**DATA RECORDS:**
.....
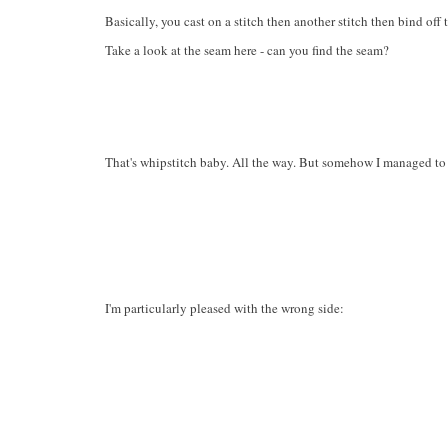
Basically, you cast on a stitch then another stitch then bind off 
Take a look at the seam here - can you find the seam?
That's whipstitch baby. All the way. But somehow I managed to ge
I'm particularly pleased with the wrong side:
.....
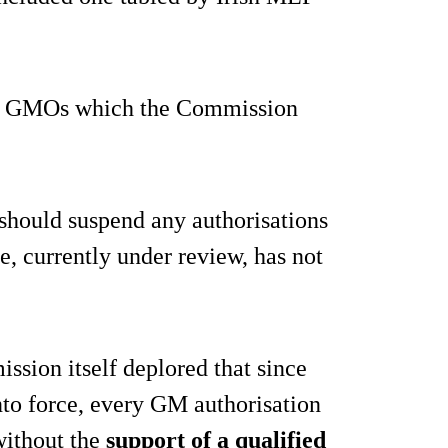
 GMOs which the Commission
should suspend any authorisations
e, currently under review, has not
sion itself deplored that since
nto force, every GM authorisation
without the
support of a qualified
.....
**GOAL OF THE EXERCISE:**
Find "That's whipstitch baby." in the entries above and copy that whole line exactly, then each line after it through the line that contains "I'm particularly pleased".

**RESPONSE FOR THIS EXERCISE:**
That's whipstitch baby. All the way. But somehow I managed to ge
I'm particularly pleased with the wrong side:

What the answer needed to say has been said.